[Dataset entries]
--- START ---
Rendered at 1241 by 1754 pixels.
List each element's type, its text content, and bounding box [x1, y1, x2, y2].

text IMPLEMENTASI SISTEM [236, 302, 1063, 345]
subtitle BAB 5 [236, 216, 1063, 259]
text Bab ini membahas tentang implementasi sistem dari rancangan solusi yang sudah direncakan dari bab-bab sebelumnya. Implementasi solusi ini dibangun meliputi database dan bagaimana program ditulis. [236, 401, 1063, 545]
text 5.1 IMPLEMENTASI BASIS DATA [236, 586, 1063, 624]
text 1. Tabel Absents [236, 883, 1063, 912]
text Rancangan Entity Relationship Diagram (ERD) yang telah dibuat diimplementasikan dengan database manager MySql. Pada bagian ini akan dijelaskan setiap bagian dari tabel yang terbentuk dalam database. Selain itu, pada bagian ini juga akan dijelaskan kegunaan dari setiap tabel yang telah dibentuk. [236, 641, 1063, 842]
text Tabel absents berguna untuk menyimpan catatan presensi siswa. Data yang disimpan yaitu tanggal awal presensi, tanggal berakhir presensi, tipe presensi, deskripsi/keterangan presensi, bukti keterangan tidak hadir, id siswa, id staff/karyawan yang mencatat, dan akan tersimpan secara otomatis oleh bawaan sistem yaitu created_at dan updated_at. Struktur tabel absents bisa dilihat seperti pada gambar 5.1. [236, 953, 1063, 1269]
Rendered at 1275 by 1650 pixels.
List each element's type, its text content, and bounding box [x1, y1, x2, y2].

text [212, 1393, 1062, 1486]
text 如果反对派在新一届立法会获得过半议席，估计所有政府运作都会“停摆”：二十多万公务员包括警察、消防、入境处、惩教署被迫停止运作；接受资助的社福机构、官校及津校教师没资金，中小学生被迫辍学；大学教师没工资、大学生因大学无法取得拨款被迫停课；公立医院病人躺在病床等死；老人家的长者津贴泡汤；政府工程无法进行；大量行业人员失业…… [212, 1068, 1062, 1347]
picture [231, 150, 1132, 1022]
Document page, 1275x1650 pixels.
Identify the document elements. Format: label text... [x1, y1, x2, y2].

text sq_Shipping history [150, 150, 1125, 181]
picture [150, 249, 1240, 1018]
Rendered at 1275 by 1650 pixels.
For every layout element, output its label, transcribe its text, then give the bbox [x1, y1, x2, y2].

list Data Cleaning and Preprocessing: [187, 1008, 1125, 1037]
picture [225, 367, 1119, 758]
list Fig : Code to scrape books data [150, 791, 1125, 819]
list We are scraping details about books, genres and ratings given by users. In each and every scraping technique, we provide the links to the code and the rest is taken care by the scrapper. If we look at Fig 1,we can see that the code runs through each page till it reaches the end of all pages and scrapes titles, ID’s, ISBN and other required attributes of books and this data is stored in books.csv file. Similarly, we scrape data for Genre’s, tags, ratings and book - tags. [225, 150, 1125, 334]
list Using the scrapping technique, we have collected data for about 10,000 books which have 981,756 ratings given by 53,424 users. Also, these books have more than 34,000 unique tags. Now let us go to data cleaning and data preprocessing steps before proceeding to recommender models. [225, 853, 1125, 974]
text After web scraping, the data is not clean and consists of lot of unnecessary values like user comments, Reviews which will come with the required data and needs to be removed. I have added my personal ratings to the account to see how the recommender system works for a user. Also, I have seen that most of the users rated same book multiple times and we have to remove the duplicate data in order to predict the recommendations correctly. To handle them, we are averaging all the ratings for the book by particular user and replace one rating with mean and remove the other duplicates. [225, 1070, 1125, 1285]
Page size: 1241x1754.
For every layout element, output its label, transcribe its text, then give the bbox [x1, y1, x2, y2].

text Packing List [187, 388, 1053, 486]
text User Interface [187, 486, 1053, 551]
--- END ---
# Directions for this task
The lines above that hold the word "pixels" are the ones to copy.

# Answer for the task
Rendered at 1241 by 1754 pixels.
Rendered at 1275 by 1650 pixels.
Document page, 1275x1650 pixels.
Rendered at 1275 by 1650 pixels.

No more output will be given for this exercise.